COMPITO RICHIESTO |
Ricopi per intero, parola per parola, il testo sulla chiusura del Bar Stella di Castagnaro.

ESTRATTO DEL DOCUMENTO |

◇ ◇ ◇ ◇ ◇

Il “Bar Stella” di Castagnaro dovrà restare chiuso per due settimane. A stabilirlo è stato il Questore di Verona, che ha firmato un’ordinanza di sospensione della licenza per 15 giorni a causa dei numerosi episodi di disordine pubblico verificatisi all’interno e nei pressi del locale.
La misura è stata notificata il 16 maggio dalla Polizia di Stato, dopo una lunga serie di controlli e segnalazioni effettuati dai Carabinieri della zona. L’esercizio era da tempo sotto osservazione, diventando progressivamente un punto critico per la sicurezza urbana. Le forze dell’ordine hanno registrato risse frequenti, litigi alimentati dall’abuso di alcol e presenze abituali di soggetti già noti per reati legati allo spaccio e alla violenza.

◇ ◇ ◇ ◇ ◇

DATI FORNITI |
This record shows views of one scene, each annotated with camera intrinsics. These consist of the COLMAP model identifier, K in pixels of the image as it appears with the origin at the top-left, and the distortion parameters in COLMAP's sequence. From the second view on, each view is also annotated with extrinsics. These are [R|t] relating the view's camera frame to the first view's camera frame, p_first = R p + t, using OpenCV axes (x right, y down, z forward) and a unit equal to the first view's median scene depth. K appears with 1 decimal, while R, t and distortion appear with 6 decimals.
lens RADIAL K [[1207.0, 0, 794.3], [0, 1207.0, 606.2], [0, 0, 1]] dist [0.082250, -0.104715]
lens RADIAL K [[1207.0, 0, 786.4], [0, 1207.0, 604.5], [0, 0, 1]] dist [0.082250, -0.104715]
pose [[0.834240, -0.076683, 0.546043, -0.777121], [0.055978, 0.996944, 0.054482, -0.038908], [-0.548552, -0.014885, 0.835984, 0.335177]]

◇ ◇ ◇ ◇ ◇

ESERCIZIO SVOLTO |
Il “Bar Stella” di Castagnaro dovrà restare chiuso per due settimane. A stabilirlo è stato il Questore di Verona, che ha firmato un’ordinanza di sospensione della licenza per 15 giorni a causa dei numerosi episodi di disordine pubblico verificatisi all’interno e nei pressi del locale.
La misura è stata notificata il 16 maggio dalla Polizia di Stato, dopo una lunga serie di controlli e segnalazioni effettuati dai Carabinieri della zona. L’esercizio era da tempo sotto osservazione, diventando progressivamente un punto critico per la sicurezza urbana. Le forze dell’ordine hanno registrato risse frequenti, litigi alimentati dall’abuso di alcol e presenze abituali di soggetti già noti per reati legati allo spaccio e alla violenza.